Reporters on the Job
KNOWING WHEN TO LEAVE: The Monitor's Ilene Prusher was interviewing young smugglers ferrying goods and Al Qaeda members across the Afghanistan-Pakistan border, when two men who identified themselves as Al Qaeda joined the crowd of smugglers. The Al Qaeda men spoke to her, but the tone was not friendly. She asked them whether they would capture or kill Americans. "Yes, came the terse reply. "But not Americans like you. The Americans with guns."
Ilene says she would have liked to ask them more questions, but her Afghan interpreter turned to her and said it was time to go. "Now," he emphasized.
Although, Ilene had hired 10 armed Afghan security guards to accompany her to the border, her interpreter didn't want to wait around to see if the balance of power would change. And he sensed that it could quickly. "Right now it's OK," he told her, "because we have 10 armed men, and they are only two.
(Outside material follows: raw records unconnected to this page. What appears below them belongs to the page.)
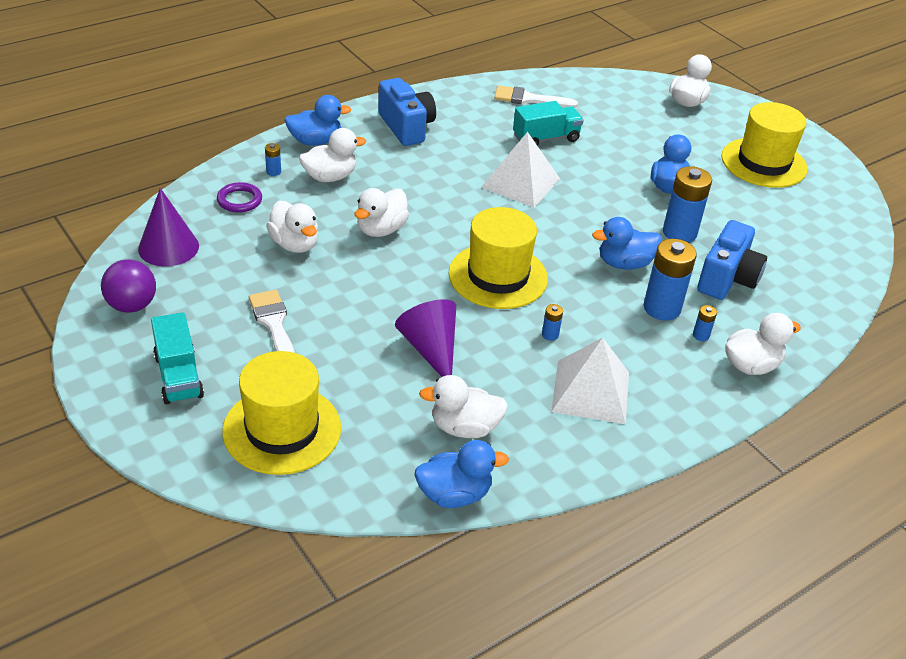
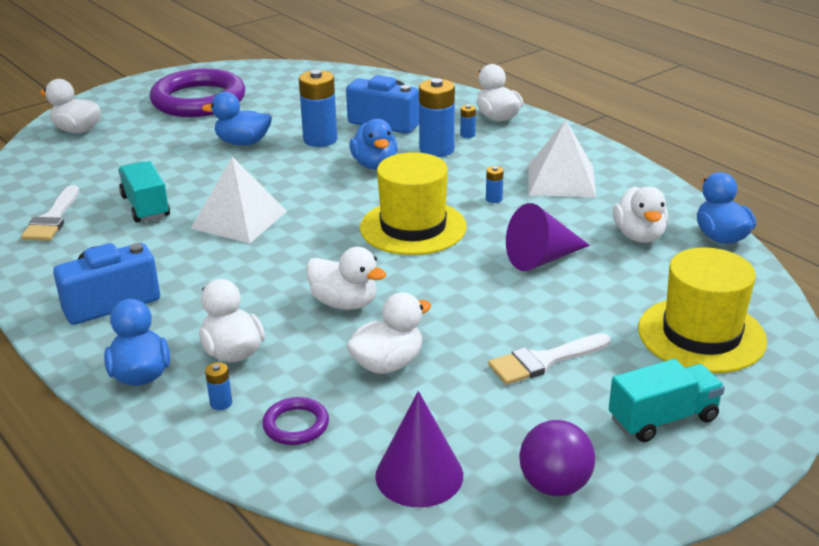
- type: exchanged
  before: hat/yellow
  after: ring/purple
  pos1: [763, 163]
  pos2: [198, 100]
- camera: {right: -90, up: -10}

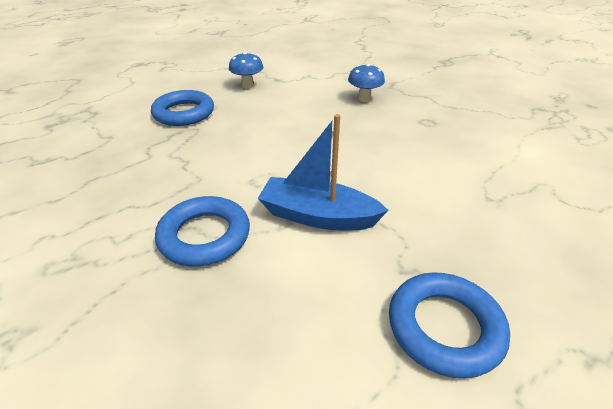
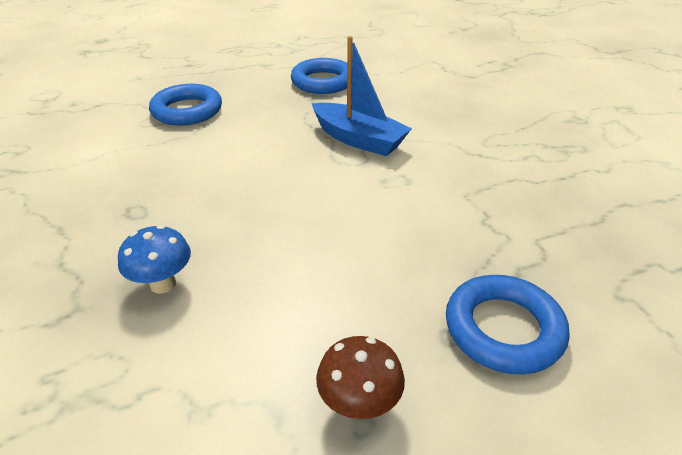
- type: relocated
  before: ring/blue
  pos1: [204, 236]
  pos2: [187, 111]
- type: colour
  before: mushroom/blue
  after: mushroom/brown
  pos1: [247, 85]
  pos2: [359, 404]
- camera: {right: -160, up: 0}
But maybe when more of them arrive, maybe we'll be outnumbered and then we could have a problem."
So Ilene and her truckload of Afghan gunmen returned to Khost, Afghanistan. Two of the guards, teenage soldiers, stood in the open back of the pickup truck. "They hold their rifles cocked with one hand, and use the other hand to hold on," she says. "They're almost like surfers or skateboarders, as the truck bounces over the unpaved roads. But it seems such a sad comment on the state of life here. For an Afghan teenage boy in a rural, undeveloped area of eastern Afghanistan, the two best paying jobs are to be either a soldier or smuggler."